Will Nvidia’s GPUs still rule the tech world

The chipmaker’s huge profits have made it the target of the most powerful tech companies, most of which are now designing their own AI chips. But Nvidia has been moving too fast for rivals, and while a quarter or two could be bumpy as it goes through a major product transition, its Blackwell product cycles should carry it through the year comfortably ahead. That does not mean others will not make inroads. According to chipmaker Broadcom, three of the biggest tech companies are to use their in-house chip designs for supercomputing “clusters” with 1 mn chips each in 2027. That is 10 times the size of Elon Musk’s Colossus system, thought to be the largest cluster of AI chips currently in use. Even as its market share starts to erode, though, Nvidia’s software still represents a considerable moat for its business, and by the end of the year it should be on the verge of another important new product cycle

Will the stock market’s AI boom continue?  

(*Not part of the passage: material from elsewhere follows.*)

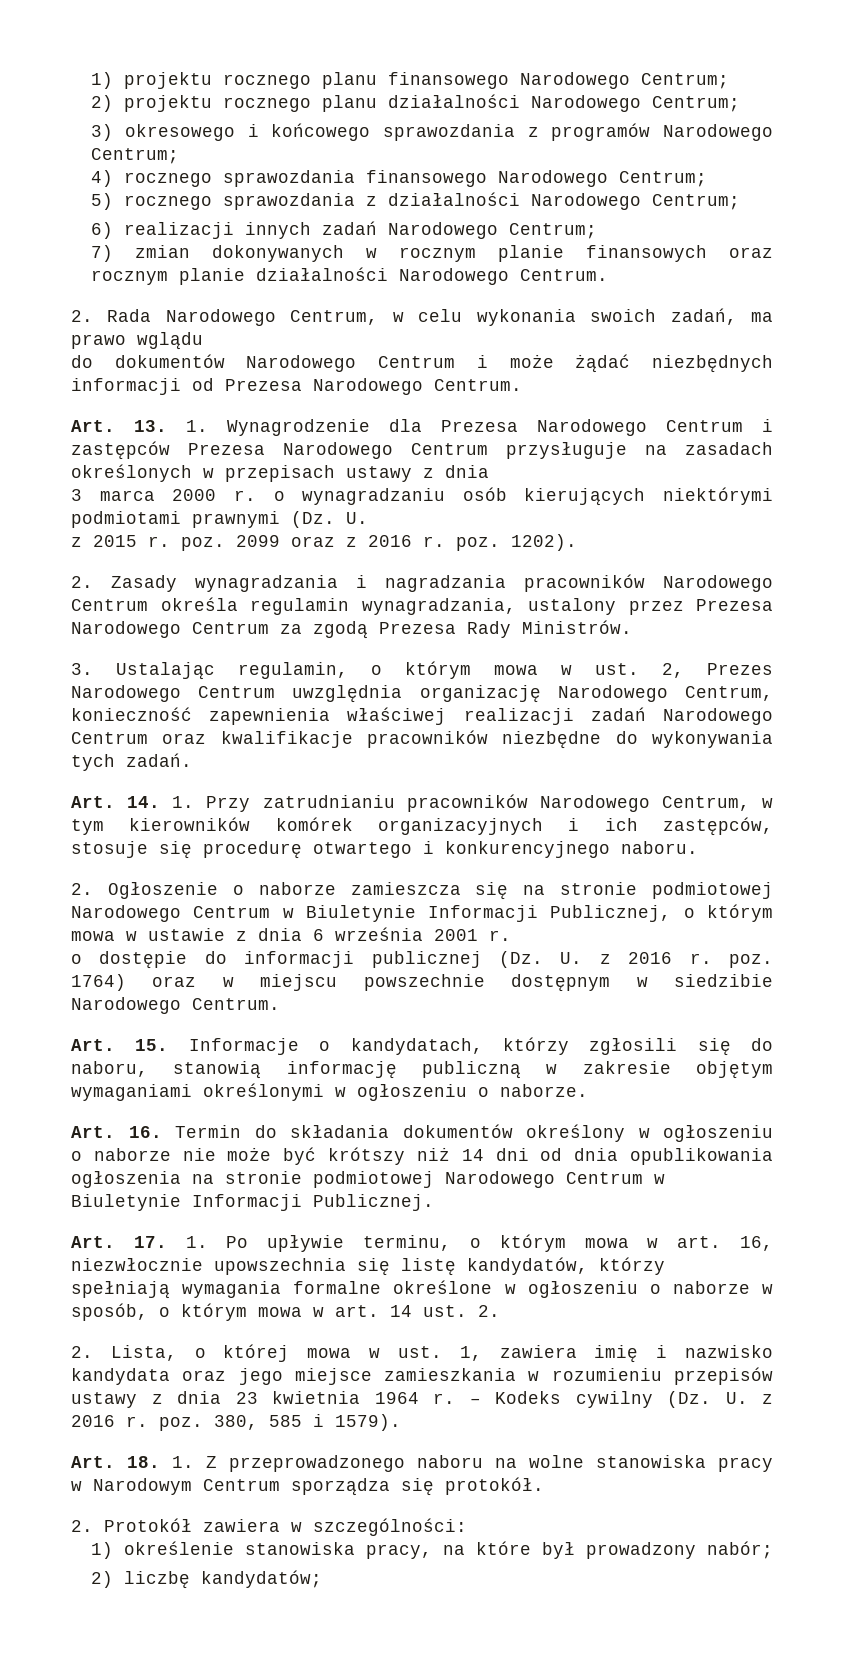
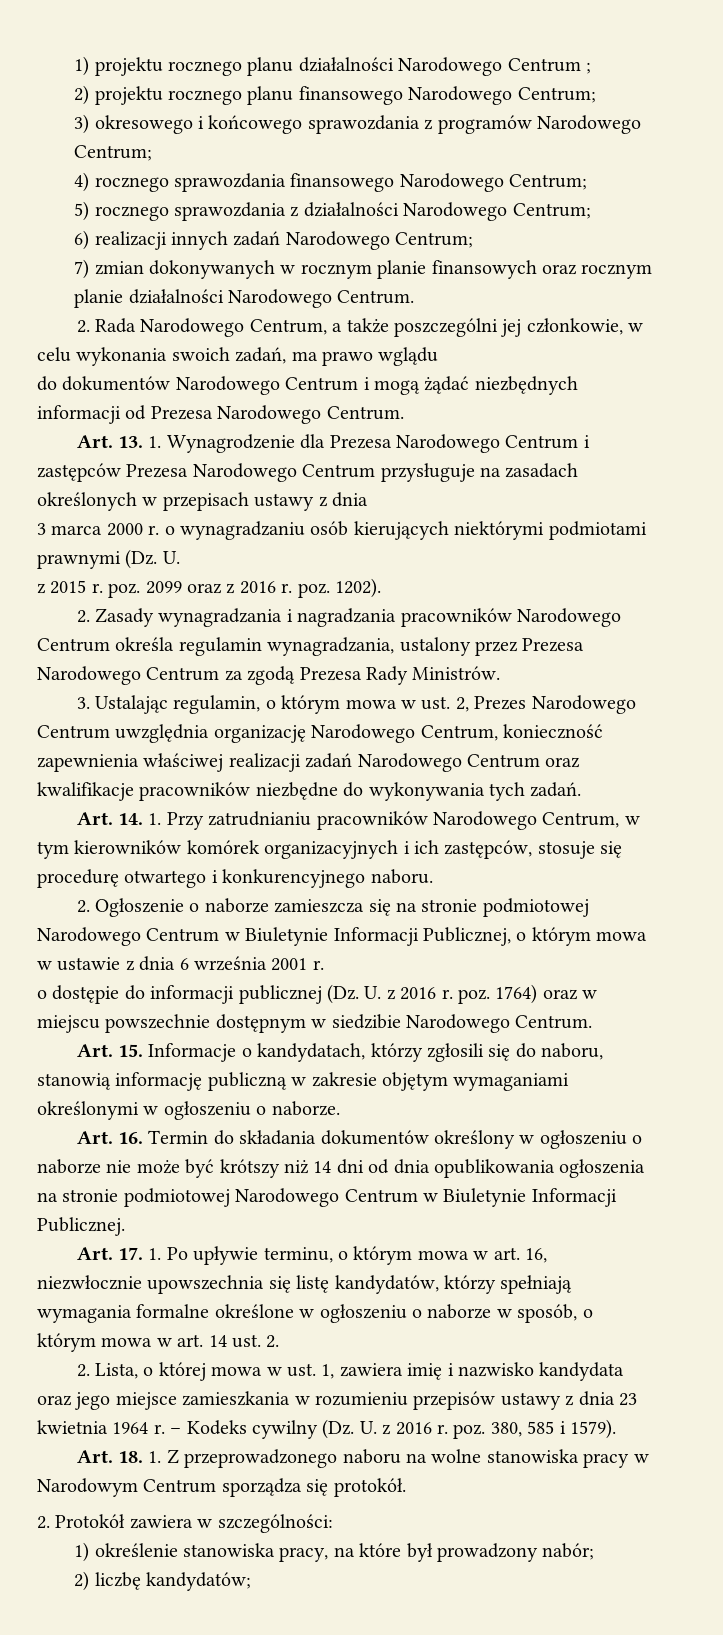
[387,72,729,89] finansowego Narodowego Centrum; -> [298,57,591,76] działalności Narodowego Centrum ;
[387,94,520,108] działalności -> [298,86,403,105] finansowego
(379, 317) none -> [332,318,623,337] a także poszczególni jej członkowie,
[509,354,554,368] może -> [374,380,420,395] mogą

With Big Tech in the midst of an AI race that its leaders believe will determine the future shape of their industry, one of the main forces behind the AI capital spending boom will remain in place. Also, as some companies start to claim big — if unproven — results from applying the technology in their own businesses, many others will feel they have to keep spending, even if they have not worked out yet how to use AI productively. Whether this is enough for investors to keep throwing their money at AI is another matter. That will depend on other factors, such as the stock market’s confidence in the deregulatory and tax-cutting intentions of the new Trump administration and the readiness of the Federal Reserve to continue with monetary policy easing. It all points to a highly volatile year, with some big corrections along the way. But with enough liquidity, Wall Street could succumb to AI hype for some time yet.